Legal Provisions related to Sexual Offences against women


The law makes it a special crime to use force against a woman, or even threaten to use force, if the intention is to outrage her modesty it treats it more seriously than normal and criminal force by allowing the police to make arrests for such crimes without warrant. The provisions come under section 354 of Indian Penal Code. 

The law does not explain what ‘outraging modesty’ means. Courts usually make this determination by looking at all circumstances surrounding the incident. The Supreme Court referred to ‘modesty’ as feminine decency and a virtue that women possess owing to their sex. The punishment is of between one and five years along with a fine. It is not enough that the victim’s modesty is outraged. It is an offence only when the accused intended or knew it to be likely that the acts in question would outrage the victim’s modesty. 


According to section 354A IPC, sexual harassment is the:

  • Unwelcome touching or other physical contact. 

  • Asking or demand sex or any other sexual activity

  • Making remarks which are of a sexual nature. 

  • Showing pornographic material which may include videos, magazines, books etc.

There is a separate law on sexual at workplaces – the sexual harassment of women at workplace (prevention, prohibition and redressal) Act and Rules 2013. There are provisions in the main criminal law which are different from the special law on sexual harassment. 

  • The IPC is not limited to sexual harassment at the workplace, but punishes such harassment done anywhere. 

  • The IPC makes it possible to file a criminal complaint if you have been sexually harassed, while the special law gives you the option of seeking civil remedies and damages, involving your office administration. 

The punishment for the first three kinds of sexual harassment is three years as compared to the fourth type which is one year. 


According to Section 354C IPC, it is a crime to look at or capture (say by means of a photograph or video) a woman going about her private acts, where she thinks that no one is watching her. This includes a woman:

  • using a toilet, or

  • who is undressed or in her underwear, or

  • engaged in a sexual act.

The legal term for such acts is voyeurism. The punishment is jail time of between one and three years along with a fine. If someone is found guilty of committing the same crime more than one time, the punishment is jail time of between three and seven years along with a fine.

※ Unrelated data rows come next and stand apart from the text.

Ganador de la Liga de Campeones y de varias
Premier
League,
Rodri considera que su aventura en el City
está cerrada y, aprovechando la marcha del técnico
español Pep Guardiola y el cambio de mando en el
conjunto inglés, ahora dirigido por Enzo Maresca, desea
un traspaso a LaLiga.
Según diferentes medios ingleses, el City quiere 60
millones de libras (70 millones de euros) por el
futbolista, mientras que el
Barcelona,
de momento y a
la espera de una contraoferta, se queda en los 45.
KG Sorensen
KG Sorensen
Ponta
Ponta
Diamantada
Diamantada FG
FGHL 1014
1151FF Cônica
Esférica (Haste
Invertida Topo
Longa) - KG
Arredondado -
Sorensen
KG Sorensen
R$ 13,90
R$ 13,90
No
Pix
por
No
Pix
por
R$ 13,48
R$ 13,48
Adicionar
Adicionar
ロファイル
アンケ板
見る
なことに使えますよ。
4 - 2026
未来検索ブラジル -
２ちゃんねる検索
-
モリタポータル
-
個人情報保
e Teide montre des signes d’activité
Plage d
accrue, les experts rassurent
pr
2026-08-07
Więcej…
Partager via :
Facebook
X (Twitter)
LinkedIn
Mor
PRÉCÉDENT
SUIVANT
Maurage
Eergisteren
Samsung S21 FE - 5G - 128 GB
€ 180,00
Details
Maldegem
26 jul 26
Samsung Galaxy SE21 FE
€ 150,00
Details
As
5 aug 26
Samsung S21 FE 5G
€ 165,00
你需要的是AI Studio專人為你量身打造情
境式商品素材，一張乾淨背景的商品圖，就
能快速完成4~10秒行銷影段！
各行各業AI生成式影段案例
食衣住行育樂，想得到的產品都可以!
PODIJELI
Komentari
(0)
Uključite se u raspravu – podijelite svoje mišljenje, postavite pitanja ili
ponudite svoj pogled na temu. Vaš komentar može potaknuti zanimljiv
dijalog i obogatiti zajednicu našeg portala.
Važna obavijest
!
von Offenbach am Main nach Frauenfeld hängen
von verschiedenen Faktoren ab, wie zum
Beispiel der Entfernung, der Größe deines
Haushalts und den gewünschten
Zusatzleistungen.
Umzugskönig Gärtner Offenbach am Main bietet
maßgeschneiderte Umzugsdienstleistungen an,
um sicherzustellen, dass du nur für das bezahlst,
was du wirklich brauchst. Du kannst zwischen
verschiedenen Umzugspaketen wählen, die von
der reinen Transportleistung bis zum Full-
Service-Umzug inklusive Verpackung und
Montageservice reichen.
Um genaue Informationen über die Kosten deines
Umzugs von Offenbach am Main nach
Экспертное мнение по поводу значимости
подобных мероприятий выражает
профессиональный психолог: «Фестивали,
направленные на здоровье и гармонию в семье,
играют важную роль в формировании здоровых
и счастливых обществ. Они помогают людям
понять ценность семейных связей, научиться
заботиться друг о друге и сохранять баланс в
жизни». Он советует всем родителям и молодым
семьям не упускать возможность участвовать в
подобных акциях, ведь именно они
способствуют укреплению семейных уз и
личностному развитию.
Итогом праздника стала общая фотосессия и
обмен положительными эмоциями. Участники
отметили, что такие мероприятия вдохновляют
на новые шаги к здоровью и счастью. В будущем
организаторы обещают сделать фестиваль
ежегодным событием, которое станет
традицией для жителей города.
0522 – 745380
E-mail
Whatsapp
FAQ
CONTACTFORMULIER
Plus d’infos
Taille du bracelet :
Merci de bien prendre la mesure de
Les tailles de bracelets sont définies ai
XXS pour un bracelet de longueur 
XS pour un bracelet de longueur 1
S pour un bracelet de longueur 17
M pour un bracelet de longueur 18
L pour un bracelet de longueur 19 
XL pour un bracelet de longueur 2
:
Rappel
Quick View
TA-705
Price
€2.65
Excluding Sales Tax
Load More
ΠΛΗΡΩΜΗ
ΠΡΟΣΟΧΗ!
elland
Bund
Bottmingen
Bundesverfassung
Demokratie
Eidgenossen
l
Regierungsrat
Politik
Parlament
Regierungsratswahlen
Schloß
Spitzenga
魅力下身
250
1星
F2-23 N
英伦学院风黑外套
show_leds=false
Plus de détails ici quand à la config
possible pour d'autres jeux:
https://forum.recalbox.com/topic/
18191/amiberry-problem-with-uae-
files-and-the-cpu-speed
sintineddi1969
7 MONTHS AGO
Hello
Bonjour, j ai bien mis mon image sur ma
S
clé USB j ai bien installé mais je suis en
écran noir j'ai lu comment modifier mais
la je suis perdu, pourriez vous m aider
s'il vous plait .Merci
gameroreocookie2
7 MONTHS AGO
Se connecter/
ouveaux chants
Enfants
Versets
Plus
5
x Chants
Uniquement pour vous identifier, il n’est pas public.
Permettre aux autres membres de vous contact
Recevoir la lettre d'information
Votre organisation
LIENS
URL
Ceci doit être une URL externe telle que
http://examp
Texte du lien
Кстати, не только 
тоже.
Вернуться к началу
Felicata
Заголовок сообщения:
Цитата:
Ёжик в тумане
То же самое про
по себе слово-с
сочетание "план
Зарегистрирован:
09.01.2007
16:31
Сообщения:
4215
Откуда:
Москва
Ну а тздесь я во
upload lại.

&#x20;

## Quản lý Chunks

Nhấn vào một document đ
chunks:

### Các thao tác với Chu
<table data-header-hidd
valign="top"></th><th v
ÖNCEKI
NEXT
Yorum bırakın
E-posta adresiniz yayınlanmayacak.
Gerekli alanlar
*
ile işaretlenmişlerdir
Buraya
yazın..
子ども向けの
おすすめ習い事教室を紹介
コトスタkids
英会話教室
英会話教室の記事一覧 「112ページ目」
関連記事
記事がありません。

If the woman agrees to private photos, it is not a crime to take them. However, if she expects them to remain with only certain people, then sharing them is a crime. The law makes it clear that the woman has to expressly consent to both, watching/taking pictures as well as sharing them, for it to not be an offence.


According to Section 354D IPC, Stalking is: 

  • Continuously following a woman or contacting her, 

  • Either online or in person

  • Where she has clearly shown she doesn't want the attention

It is punished by three years for a first offence, and five years for repeat offences. The section makes an exception if a person is stalking a woman as part of a legal duty to do so. The punishment is jail time of up to three years along with a fine. If someone is found guilty of committing the same crime more than one time, the punishment is jail time of up to five years along with a fine.